WHAT TO PRODUCE: Present each line from the start of the entries through the line containing "local contrast: detail 109%", inclusive, as a Markdown table with the columns Row (its row number) and Line (the line itself), leaving out blank lines.

───── SOURCE DATA ─────

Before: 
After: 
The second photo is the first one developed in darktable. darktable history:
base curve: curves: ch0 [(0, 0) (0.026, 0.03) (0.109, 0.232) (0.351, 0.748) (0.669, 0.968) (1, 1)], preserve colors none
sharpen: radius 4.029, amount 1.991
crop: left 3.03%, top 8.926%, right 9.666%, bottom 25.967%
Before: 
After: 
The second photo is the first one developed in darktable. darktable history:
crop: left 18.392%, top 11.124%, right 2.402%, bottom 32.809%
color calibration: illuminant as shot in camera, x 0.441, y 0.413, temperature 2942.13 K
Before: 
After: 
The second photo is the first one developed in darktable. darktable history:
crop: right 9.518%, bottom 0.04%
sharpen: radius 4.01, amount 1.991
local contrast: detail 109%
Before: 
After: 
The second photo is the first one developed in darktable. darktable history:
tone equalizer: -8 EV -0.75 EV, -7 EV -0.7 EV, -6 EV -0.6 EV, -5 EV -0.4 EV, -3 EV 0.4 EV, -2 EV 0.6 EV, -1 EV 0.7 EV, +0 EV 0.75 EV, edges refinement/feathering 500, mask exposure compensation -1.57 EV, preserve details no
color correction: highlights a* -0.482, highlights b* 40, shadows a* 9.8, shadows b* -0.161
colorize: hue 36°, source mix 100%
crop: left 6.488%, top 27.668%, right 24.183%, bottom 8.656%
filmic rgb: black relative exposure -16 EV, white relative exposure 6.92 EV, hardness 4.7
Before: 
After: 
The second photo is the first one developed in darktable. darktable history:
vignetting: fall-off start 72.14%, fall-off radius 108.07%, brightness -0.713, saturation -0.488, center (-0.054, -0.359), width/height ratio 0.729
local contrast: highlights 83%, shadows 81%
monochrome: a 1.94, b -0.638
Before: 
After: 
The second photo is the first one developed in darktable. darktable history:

─────

EXPECTED ANSWER:
| Row | Line |
|---|---|
| 1 | Before:  |
| 2 | After:  |
| 3 | The second photo is the first one developed in darktable. darktable history: |
| 4 | base curve: curves: ch0 [(0, 0) (0.026, 0.03) (0.109, 0.232) (0.351, 0.748) (0.669, 0.968) (1, 1)], preserve colors none |
| 5 | sharpen: radius 4.029, amount 1.991 |
| 6 | crop: left 3.03%, top 8.926%, right 9.666%, bottom 25.967% |
| 7 | Before:  |
| 8 | After:  |
| 9 | The second photo is the first one developed in darktable. darktable history: |
| 10 | crop: left 18.392%, top 11.124%, right 2.402%, bottom 32.809% |
| 11 | color calibration: illuminant as shot in camera, x 0.441, y 0.413, temperature 2942.13 K |
| 12 | Before:  |
| 13 | After:  |
| 14 | The second photo is the first one developed in darktable. darktable history: |
| 15 | crop: right 9.518%, bottom 0.04% |
| 16 | sharpen: radius 4.01, amount 1.991 |
| 17 | local contrast: detail 109% |